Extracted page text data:
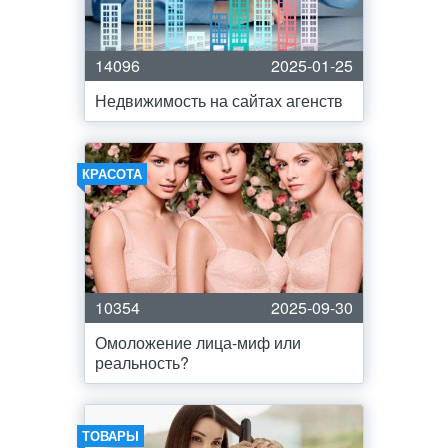
14096
2025-01-25
Недвижимость на сайтах агенств
КРАСОТА
10354
2025-09-30
Омоложение лица-миф или
реальность?
ТОВАРЫ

What is required: Your job is to transcribe the entries above exactly; skip the pictures.

Output below:
14096
2025-01-25
Недвижимость на сайтах агенств
КРАСОТА
10354
2025-09-30
Омоложение лица-миф или
реальность?
ТОВАРЫ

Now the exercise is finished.